Greenberg's Trial Begins -- 11 Years Later -- WSJ
14 September 2016 - 5:02PM
Dow Jones News
By Leslie Scism
Maurice R. "Hank" Greenberg, the prominent insurance executive
who transformed American International Group Inc. into a global
powerhouse, is finally on trial.
Eleven years ago, Eliot Spitzer, New York Attorney General at
the time, filed a financial-fraud civil-court lawsuit against Mr.

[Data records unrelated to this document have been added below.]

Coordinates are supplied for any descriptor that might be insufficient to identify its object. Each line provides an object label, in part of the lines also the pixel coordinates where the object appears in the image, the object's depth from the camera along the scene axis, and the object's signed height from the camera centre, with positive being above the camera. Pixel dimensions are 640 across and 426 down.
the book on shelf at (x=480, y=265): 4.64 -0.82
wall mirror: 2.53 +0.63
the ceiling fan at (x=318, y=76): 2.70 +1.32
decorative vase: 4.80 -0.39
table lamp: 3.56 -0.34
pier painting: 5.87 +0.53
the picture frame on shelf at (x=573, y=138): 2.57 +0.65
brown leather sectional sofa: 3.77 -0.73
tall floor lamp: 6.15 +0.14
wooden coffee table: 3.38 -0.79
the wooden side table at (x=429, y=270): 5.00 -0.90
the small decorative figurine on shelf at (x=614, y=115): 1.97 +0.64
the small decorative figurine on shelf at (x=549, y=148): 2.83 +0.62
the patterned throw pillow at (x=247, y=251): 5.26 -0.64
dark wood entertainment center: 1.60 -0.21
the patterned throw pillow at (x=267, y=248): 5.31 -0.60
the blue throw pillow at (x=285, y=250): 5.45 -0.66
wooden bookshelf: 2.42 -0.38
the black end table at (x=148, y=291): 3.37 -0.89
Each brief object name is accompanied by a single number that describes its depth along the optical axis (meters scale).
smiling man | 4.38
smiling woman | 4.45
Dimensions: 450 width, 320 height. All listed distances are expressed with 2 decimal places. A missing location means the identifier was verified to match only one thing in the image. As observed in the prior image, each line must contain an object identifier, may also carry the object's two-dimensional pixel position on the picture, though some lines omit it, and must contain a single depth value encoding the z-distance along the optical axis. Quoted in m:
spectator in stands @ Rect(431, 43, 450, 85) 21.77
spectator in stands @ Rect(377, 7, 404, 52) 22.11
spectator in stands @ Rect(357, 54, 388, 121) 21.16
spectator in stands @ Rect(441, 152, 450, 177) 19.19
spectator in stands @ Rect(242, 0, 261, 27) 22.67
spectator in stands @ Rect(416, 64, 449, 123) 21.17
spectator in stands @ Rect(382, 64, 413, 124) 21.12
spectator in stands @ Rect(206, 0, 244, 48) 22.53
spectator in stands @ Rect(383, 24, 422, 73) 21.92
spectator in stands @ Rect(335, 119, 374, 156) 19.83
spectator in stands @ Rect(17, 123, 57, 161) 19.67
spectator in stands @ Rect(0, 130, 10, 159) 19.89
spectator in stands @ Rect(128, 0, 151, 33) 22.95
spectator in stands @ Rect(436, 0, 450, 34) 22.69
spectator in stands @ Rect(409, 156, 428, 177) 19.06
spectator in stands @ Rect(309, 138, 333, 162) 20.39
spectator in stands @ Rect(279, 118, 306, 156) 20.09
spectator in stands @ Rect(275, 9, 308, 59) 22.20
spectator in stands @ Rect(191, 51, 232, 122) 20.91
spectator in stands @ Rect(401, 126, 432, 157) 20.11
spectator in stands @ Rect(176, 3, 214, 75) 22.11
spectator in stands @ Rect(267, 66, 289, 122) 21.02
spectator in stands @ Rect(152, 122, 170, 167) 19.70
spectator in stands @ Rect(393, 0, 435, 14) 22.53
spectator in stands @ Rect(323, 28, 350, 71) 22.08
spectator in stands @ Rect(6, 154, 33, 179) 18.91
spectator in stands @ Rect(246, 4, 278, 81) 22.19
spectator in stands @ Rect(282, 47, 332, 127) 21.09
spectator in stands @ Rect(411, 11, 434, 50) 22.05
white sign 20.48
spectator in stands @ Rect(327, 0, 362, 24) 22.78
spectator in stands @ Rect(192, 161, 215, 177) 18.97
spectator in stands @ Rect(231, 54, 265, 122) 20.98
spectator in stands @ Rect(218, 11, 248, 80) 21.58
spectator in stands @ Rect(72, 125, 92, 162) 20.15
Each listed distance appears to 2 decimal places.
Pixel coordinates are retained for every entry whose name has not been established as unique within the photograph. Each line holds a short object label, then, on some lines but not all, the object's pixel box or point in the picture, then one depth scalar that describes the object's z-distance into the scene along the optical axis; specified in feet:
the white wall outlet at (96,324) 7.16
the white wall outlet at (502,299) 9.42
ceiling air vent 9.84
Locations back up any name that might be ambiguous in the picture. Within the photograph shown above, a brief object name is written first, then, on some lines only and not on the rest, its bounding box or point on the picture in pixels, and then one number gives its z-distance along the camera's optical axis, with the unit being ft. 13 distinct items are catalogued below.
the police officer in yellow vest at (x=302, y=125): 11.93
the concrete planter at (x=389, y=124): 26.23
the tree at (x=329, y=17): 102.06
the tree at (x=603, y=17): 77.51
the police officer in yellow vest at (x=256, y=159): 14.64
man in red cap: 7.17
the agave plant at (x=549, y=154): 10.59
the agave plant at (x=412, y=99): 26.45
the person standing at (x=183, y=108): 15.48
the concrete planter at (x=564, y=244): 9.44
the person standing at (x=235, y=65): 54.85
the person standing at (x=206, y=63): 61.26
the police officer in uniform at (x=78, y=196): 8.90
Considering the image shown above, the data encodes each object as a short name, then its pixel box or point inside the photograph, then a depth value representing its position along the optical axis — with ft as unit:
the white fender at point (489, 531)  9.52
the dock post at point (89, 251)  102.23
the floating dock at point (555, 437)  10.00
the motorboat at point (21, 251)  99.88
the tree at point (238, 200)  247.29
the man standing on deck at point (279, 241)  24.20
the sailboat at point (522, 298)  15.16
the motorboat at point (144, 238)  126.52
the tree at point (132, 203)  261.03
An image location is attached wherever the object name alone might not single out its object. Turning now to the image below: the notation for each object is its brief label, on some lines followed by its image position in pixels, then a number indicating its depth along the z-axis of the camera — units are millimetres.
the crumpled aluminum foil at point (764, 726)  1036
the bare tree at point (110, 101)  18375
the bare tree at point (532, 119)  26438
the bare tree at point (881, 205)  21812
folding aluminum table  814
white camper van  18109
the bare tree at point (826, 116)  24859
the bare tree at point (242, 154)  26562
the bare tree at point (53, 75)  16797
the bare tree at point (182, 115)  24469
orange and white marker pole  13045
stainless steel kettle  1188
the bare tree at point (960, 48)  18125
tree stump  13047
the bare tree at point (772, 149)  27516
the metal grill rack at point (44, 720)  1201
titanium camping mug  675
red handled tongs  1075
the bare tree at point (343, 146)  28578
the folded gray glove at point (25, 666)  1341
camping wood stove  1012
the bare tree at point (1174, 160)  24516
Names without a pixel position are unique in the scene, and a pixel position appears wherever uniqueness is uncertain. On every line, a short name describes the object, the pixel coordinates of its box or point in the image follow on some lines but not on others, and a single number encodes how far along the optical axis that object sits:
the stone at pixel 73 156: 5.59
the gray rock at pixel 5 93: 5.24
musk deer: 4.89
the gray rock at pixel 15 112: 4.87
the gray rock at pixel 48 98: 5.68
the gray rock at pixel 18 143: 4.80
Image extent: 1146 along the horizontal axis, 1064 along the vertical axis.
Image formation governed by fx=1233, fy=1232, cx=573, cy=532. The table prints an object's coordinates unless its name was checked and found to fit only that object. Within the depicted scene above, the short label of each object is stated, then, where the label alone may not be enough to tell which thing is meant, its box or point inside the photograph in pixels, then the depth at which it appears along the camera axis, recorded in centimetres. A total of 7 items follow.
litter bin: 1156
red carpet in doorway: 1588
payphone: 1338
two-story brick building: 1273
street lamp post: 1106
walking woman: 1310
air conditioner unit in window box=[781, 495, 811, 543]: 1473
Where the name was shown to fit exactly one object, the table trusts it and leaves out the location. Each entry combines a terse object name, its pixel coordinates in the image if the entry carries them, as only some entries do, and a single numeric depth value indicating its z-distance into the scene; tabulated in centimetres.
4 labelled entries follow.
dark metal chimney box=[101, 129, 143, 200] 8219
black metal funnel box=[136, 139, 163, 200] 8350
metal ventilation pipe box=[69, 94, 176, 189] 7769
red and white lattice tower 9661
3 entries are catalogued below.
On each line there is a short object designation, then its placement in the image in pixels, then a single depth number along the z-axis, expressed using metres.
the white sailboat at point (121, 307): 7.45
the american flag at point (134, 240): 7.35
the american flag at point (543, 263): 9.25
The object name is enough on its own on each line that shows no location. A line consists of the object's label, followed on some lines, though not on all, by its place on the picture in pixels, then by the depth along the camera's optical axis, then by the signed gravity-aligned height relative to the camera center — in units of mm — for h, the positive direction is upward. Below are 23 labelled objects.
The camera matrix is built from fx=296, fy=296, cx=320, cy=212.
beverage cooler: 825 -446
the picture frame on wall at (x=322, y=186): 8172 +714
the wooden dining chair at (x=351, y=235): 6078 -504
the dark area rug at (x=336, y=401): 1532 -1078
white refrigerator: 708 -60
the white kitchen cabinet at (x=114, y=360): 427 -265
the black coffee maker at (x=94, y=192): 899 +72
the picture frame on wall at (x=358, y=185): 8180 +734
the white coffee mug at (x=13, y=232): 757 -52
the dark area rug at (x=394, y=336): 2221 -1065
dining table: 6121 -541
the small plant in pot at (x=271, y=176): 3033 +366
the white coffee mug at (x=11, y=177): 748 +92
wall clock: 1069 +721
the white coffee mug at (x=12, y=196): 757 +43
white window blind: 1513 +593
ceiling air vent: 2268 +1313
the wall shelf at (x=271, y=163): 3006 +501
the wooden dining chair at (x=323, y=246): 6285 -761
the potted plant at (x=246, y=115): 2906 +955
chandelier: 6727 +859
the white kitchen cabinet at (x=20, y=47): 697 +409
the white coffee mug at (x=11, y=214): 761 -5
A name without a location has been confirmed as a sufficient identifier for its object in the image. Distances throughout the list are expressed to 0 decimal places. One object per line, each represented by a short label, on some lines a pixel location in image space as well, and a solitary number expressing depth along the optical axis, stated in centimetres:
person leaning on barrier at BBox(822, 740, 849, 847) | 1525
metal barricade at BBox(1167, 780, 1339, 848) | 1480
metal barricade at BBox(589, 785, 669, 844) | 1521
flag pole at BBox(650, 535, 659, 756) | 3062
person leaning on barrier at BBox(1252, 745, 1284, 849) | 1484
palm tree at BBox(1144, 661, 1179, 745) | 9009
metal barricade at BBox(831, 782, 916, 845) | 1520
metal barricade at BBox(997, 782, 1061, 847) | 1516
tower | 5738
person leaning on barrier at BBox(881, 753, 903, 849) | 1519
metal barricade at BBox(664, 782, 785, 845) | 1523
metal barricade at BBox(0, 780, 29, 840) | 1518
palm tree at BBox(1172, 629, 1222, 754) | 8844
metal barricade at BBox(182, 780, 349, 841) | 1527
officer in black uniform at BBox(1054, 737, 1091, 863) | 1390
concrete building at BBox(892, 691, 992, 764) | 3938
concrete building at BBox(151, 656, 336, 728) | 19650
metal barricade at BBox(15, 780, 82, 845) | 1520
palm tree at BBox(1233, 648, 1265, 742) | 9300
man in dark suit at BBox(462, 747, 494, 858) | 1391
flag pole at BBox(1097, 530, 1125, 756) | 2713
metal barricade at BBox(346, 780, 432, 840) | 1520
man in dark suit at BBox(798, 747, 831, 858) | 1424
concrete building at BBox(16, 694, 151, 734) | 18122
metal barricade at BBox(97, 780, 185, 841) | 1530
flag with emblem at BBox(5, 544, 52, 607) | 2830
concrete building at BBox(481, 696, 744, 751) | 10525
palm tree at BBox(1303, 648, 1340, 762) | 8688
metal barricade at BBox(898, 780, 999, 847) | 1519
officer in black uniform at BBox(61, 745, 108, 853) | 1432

Greenberg. What followed was a decade of delays, new attorneys
general and a narrowing of the accusations. Starting Tuesday, the
government began trying to prove Mr. Greenberg approved two
financial maneuvers between 2000 and 2003 aimed at duping
shareholders into believing AIG's core insurance operating results
were better than they were.
Mr. Greenberg arrived at New York Supreme Court in Manhattan
moments before the opening arguments got under way and took a seat
at the large table his lawyers share with the state at the other
end. For much of the time, he leaned back without moving, hands
clasped in front. During a break, he scrolled his cellphone for
messages and made a phone call.
After leaving the courtroom, he said in a brief interview: "I've
been thinking about this for 11 years. It went well."
In the opening statements in the civil lawsuit, state senior
trial counsel David Ellenhorn said the former AIG chief executive
had "designed, created, negotiated and implemented every aspect" of
the transactions to bolster the company's stock price.
Mr. Ellenhorn said a ban on Mr. Greenberg serving as a
public-company officer or director, as the state is seeking, would
have "a deterrent effect" on CEOs of other companies and prove that
"you cannot manipulate the books of your company" and get away with
it.
David Boies, Mr. Greenberg's longtime lawyer, responded in his
opening statement that the state "doesn't have a single witness to
testify," nor does it have documents, to link his client to the
purported wrongdoing.
If found liable by Judge Charles Ramos in the nonjury trial, the
91-year-old could be ordered to forfeit past bonuses totaling
millions of dollars, plus interest, and be barred from the
securities industry as well as from serving as a public-company
officer or director. Also named as a defendant is former AIG Chief
Financial Officer Howard Smith, 71 years old, who faces the same
potential sanction.
The two claims that will be dissected in coming days are what
remains of a wide-ranging civil suit filed by Mr. Spitzer in 2005,
in one of his highest-profile moves just before his successful run
for New York governor in 2006.
The original suit alleged nine different maneuvers by the former
AIG chieftain to elevate the share price, and the state early on
sought $6 billion in damages. Mr. Spitzer's 2005 probe led to Mr.
Greenberg's resignation. In 2008, Mr. Spitzer resigned as governor
in a sex scandal involving prostitutes, less than two years after
taking office.
The state narrowed the case against Mr. Greenberg over the years
and gave up an earlier demand for $6 billion in damages after a
federal judge in 2013 approved a settlement of class-action
litigation filed by AIG shareholders. That $115 million settlement
mooted the multibillion-dollar damage claims in the state's
lawsuit.
Beginning Wednesday, the state's lawyers are expected to call
the first of about 10 witnesses, most of them people who worked at
AIG for Mr. Greenberg when the alleged wrongdoing occurred,
according to trial-preparation materials for the case reviewed by
The Wall Street Journal.
The defense's list of potential witnesses is far longer than the
state's, its trial-preparation documents show, with more than
two-dozen fact witnesses -- mostly AIG veterans -- and 10 experts
to possibly take the stand.
The state maintains Mr. Greenberg, in one of the alleged
accounting frauds, initiated a transaction with Berkshire Hathaway
Inc.'s General Re unit to help AIG improperly boost its claims
reserves in 2000 and 2001 by about $500 million, misleading
investors about the amount of losses that AIG could absorb.
Berkshire isn't named as a defendant in the lawsuit.
The other transaction at issue allegedly was designed to
mischaracterize underwriting losses in an auto-warranty business as
capital losses. Insurance investors closely watch underwriting
results as core to a company's operations. The state alleges Mr.
Greenberg enmeshed himself "to an extraordinary degree" in aspects
of how the auto-warranty losses could be mitigated.
The warranty program was part of U.S. operations overseen by his
son Evan Greenberg, when he worked at AIG. Evan Greenberg, who left
AIG in 2000 and now is chairman and chief executive of Chubb Ltd.,
has never been accused by the Attorney General's office of
wrongdoing in the auto-warranty matter.